Let A be a subset of {1, 2, . . . , 25} with |A| = 9. For any subset B of A, denote by SB, the sum of the elements in B. Prove that, no matter which elements A consists of, we can always find distinct subsets C and D of A such that |C| = |D| = 5 and SC = SD. (Hint: How many 5-element subsets of A are there? What is the largest 5-element sum?)

Answer 1

Answer:

Step-by-step explanation:

To solve this problem, we are going to apply the pigeon hole principle, which is as follows:

If m pigeons occupy n pigeon holes and m>n, then there must be at least one pigeonhole that holds more than one pigeon.

To apply this principle, we'll work the problem out to have a pigeon-pigenhole set up.

Consider the set $\{1,\dots, 25\}$. We want to define the posible values of SB for any B that is a subset of A. The lowest value of Sb would be considering B = $\{1,2,3,4,5\}$. In this case, the sum is 15. The highest value of SB would be when we consider the set B = $\{21,22,23,24,25\}$. In this case SB = 115. So now, consider A as stated and B any subset of A that has 5 elements.
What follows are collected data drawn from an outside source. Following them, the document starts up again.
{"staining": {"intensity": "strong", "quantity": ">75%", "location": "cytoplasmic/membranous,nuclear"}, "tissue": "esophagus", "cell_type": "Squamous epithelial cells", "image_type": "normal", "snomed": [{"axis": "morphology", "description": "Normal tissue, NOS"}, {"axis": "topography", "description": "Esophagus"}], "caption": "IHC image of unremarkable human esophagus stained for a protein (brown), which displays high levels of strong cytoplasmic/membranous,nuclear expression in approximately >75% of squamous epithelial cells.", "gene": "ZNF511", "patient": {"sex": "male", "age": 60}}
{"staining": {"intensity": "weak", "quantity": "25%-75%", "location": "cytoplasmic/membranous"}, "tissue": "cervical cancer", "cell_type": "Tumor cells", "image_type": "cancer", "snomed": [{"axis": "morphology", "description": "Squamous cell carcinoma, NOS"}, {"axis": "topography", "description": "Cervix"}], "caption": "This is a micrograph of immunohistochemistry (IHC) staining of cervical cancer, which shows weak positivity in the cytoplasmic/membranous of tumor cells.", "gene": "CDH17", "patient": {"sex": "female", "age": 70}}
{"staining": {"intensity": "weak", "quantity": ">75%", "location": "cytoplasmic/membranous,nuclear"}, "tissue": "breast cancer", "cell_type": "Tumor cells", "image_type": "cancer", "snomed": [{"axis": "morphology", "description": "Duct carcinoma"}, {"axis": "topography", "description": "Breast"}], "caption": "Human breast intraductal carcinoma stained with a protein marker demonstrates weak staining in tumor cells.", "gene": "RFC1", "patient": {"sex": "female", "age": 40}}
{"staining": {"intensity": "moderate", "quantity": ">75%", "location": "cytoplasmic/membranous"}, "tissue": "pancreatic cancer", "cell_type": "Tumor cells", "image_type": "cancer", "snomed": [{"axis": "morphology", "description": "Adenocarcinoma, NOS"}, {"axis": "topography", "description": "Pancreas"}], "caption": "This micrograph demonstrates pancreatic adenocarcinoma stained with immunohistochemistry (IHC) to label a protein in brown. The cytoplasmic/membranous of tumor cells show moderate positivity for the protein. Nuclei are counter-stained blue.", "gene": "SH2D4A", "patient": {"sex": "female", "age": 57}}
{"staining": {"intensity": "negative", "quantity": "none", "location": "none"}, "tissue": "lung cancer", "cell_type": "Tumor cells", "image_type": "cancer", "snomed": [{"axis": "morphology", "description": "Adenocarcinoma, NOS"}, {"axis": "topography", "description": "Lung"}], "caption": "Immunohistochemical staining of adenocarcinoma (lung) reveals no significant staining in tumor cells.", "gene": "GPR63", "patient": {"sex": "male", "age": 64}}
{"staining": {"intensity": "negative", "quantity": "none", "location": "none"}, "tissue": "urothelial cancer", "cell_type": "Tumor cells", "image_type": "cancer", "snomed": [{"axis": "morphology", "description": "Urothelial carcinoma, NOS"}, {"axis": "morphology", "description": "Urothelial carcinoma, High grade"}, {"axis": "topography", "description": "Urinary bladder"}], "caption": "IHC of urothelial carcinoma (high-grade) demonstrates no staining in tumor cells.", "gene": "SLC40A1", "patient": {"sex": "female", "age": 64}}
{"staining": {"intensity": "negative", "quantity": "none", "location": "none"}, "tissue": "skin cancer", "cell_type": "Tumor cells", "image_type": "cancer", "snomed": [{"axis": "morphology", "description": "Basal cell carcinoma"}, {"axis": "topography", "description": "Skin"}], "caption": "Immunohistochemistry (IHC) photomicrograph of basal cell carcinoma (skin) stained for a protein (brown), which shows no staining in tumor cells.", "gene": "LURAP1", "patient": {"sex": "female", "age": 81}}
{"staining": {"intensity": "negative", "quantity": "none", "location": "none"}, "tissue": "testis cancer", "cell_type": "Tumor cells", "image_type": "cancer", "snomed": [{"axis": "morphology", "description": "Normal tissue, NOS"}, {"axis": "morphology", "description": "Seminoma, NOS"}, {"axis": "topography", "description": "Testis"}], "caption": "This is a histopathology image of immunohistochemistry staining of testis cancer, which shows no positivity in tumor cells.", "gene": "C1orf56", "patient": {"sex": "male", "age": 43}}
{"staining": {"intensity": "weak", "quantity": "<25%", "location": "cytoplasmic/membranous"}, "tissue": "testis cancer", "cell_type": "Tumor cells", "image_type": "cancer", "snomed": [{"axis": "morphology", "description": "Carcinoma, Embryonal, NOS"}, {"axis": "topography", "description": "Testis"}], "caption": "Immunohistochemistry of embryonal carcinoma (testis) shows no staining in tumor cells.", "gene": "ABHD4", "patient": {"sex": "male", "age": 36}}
Since A has 9 elements and B has 5, we have $\binom{9}{5} = \frac{9!}{4!5!}=126$ different sets of 5 elements. Also, we have that

$15\leq S_b \leq 115$.

Note that given a B, SB is necessarily an integer between 15 and 115, and that given a B, we can assign its sum SB directly by summing up. Consider the different values of SB as pigeonholes and each 5-elements set as pigeons. We have in total 101 possible values (115-15 +1 = 101). Since each set B has a SB, then we are in the case in which we have more pigeons than pigeonholes, so it must happen that there is at least one pigeon hole (value of SB) that has more than one pigeon.